# Best 64GB SSD for the least amount.



## stinger608 (Feb 15, 2012)

Well Pretty much what the title states. Wondering, not that it is going to happen soon, what is some of the best 64gb SSD's for the least amount of cash outlay for a bang/buck deal? 

It will just be used as a cache drive so it will not have an operating system installed on the drive. It will be used just for caching apps and what not from a regular hard drive. I just don't want to have to spend a gang of bucks on such a drive.
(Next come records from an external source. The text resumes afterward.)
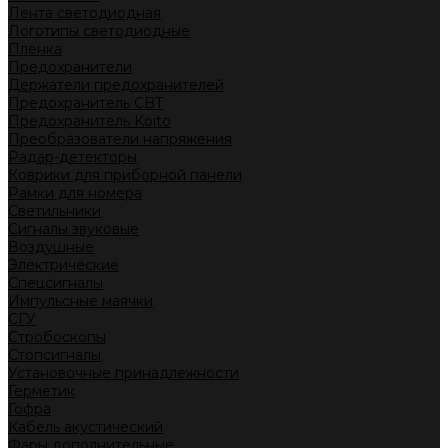
Лента светодиодная
Логотипы светодиодные
Пленка
Предохранители
Держатели предохранителей
Предохранитель CBT
Предохранитель Koito
Преобразователи напряжения
Радар-детекторы
Коврики для приборной панели
Рамки для номера
Светильники
Сигналы звуковые
Воздушные
Электрические
Спецсигналы
Импульсные маячки
СГУ
Стробоскопы
Стопсигналы
Установочные принадлежности
Герметик
Гофра
Кабель акустический
Фары дополнительные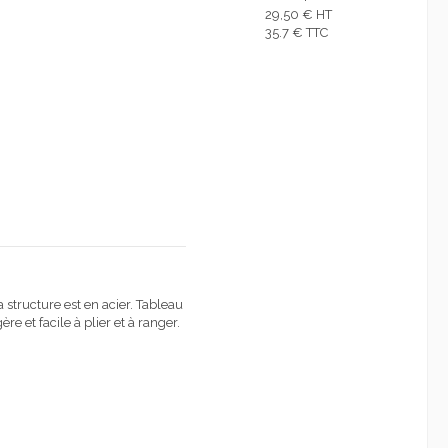
29,50 € HT
35.7 € TTC
structure est en acier
. T
ableau
ère et facile à
plier et à ranger
.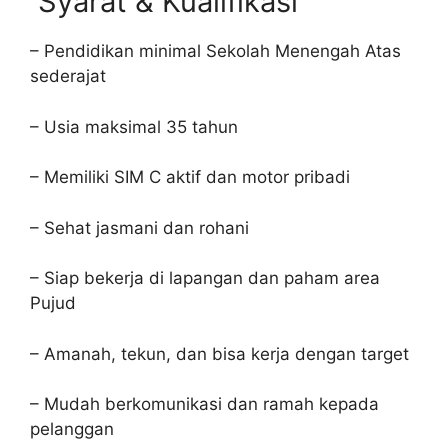
Syarat & Kualifikasi
– Pendidikan minimal Sekolah Menengah Atas
sederajat
– Usia maksimal 35 tahun
– Memiliki SIM C aktif dan motor pribadi
– Sehat jasmani dan rohani
– Siap bekerja di lapangan dan paham area
Pujud
– Amanah, tekun, dan bisa kerja dengan target
– Mudah berkomunikasi dan ramah kepada
pelanggan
Of course I want the drive to be good quality without issues. 

I know that is asking a lot for the SSD prices.

Thanks in advance,
stinger


----------



## claylomax (Feb 15, 2012)

This one is less that a pound per Gb: http://www.scan.co.uk/products/64gb-ocz-technology-octane-25-ssd-sata-ii-3gb-s-indilinx-everest-mlc-flash-read-275mb-s-write-75mb-s


----------



## francis511 (Feb 15, 2012)

What sort of read/write speeds were you thinking of , if any ?


----------



## stinger608 (Feb 15, 2012)

claylomax said:


> This one is less that a pound per Gb: http://www.scan.co.uk/products/64gb-ocz-technology-octane-25-ssd-sata-ii-3gb-s-indilinx-everest-mlc-flash-read-275mb-s-write-75mb-s



Thanks Clay, however I am on the "other" side of the pond. 



francis511 said:


> What sort of read/write speeds were you thinking of , if any ?



Have no frigging idea.  New to the SSD world. Just going to be using it for an SRT drive with a Z68 Sandy Bridge system.


----------



## claylomax (Feb 16, 2012)

Oops, my bad; and that SSD I told you about is still SATA II.


----------



## Liquid Cool (Feb 19, 2012)

Up until this last purchase I've been using the Intel SSD's only.  I have or have owned the 40, 80, and 120 gb sizes.  Although, I just picked up a Samsung 830 in 64gb for 99. from Newegg.  I believe it's still on sale(The promo code was in one of the ads.)

I felt as though I was missing out on something.  This thing is blazing fast.  I was actually a little shocked...it's quick.  Hasn't had a single hiccup and the Samsung SSD Magician software it comes with...while it doesn't look as polished as Intel's SSD Toolbox, it's pretty darn nifty.  

It's worth a look if you haven't purchased one yet.

Samsung 830

Best,

LC


----------



## Cybrnook (Feb 19, 2012)

I'm using this little bugger as a cache drive on a Intel Z68 chipset and its GREAT!

http://www.microcenter.com/single_product_results.phtml?product_id=0370701

Sandforce 2281 controller (one of the best from SF at the moment, virtually all the drives use it)

Made in the USA - 3 year warranty 

ANNNND has awesome R/W performance fro the $ (got the 120GB in my HTPC)


----------